Wie dramatisch die neue Flächenfeststellung durch AMA und
Landwirtschaftsministerium sein dürfte, zeigt sich in der Forderung
nach einem sofortigen Stopp der vorgesehenen Bildschirmprüfung sowie
einem Stopp der Kontrollen auf die Jahre vor 2013.

Durch die derzeitige INVEKOS-GIS-Verordnung kommt es zu einer
Benachteiligung der Hutweiden und Almflächen sowie zu einer
"Verkomplizierung" für die Bauern und die Verwaltung. Die Änderung
der Prüfmaßstäbe während der Förderperiode wird ebenfalls massiv
kritisiert.

Besonders dramatisch erläutern die Verfasser dieses Schreibens die
Konsequenzen bei Nicht-Änderung der derzeitigen Vorgangsweise:
"Tausenden Betrieben und bäuerlichen Familien wird durch die
Rückforderungsbeträge ihr hart verdientes Einkommen geschmälert. In
Extremfällen ist sogar deren Existenz gefährdet", zitiert Jannach.
Die Bewirtschaftung könnte zur Gänze eingestellt werden, keine
Pächter könnten gefunden werden und die Bewirtschaftungsstruktur
würde innerhalb kürzester Zeit "einen noch nie dagewesenen Wandel
erfahren".

Besonders pikant ist die Aufforderung der westlichen LK-Präsidenten
an Minister Berlakovich sowie an ÖVP-Agrarsprecher NR Jakob Auer,
Bauernbund-Direktor Abentung und LK-Österreich-Präsident Wlodkowski
endlich die Probleme zu lösen und "nicht den Strukturwandel zu
beschleunigen".

In eigener Bauernbund-Sache wird abschließend darauf verwiesen, dass
sich bereits jetzt Plattformen bilden, die sich gegen das
Ministerium, die AMA, den Bauernbund und die Landwirtschaftskammern
richten und diese "parteipolitisch nutzen wollen".

Die endgültige Bestätigung des derzeitigen
Almflächenfeststellungschaos offenbart die Mitteilung, dass
"langjährige, sehr verlässliche mit der Almflächenerhebung befasste
Kammermitarbeiter bereits ihren Arbeitsplatz aufgeben haben".

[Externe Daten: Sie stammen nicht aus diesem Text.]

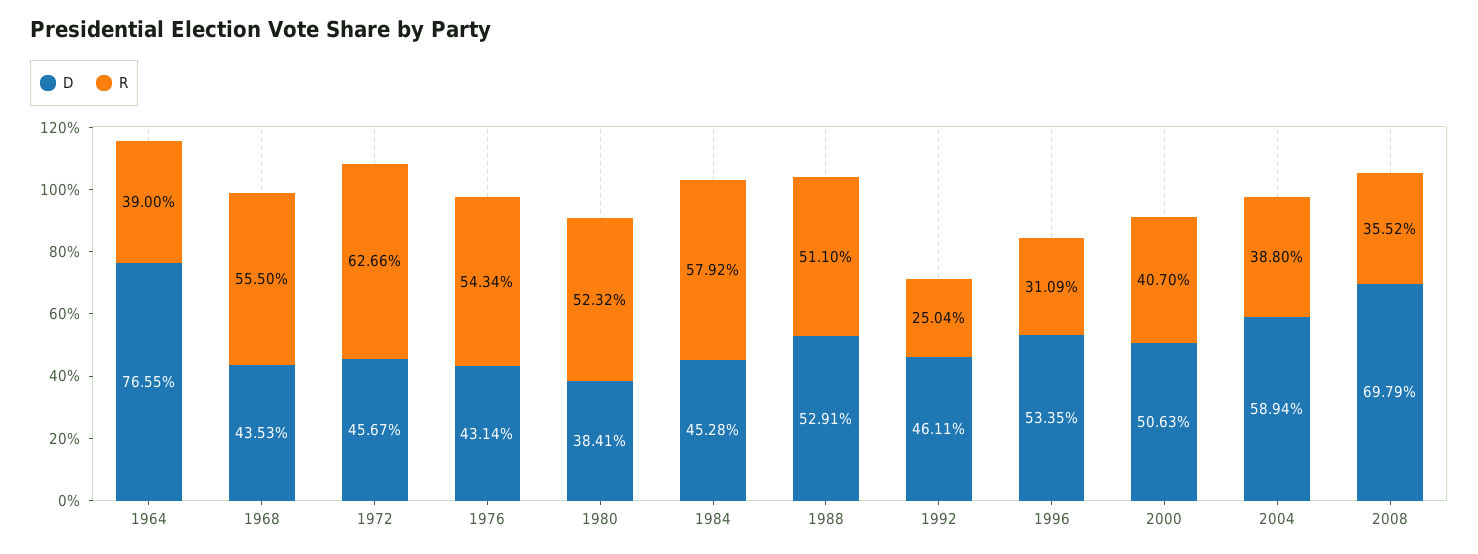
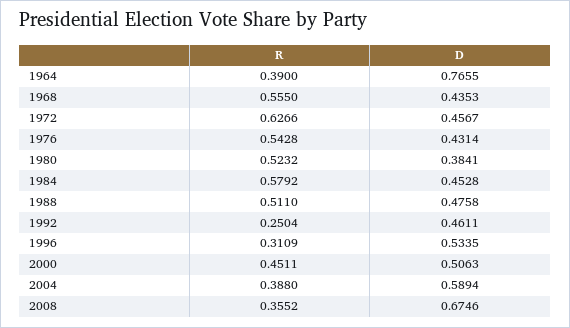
R, 1976: 0.5434 -> 0.5428
D, 1988: 0.5291 -> 0.4758
R, 2000: 0.407 -> 0.4511
D, 2008: 0.6979 -> 0.6746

"Im Interesse der Almbauern wäre es angebracht, dass
Landwirtschaftminister Berlakovich aus dem Winterschlaf erwacht",
fordert Jannach endlich eine Lösung dieser seit Jahren anstehenden
Problematik. "Eindeutiger kann ein Totalversagen des
Landwirtschaftsministeriums und der AMA nicht dokumentiert werden,
als durch dieses "Geheim-Papier" der hauptbetroffenen
Bauernbund-Obleute und Kammerpräsidenten", so Jannach abschließend.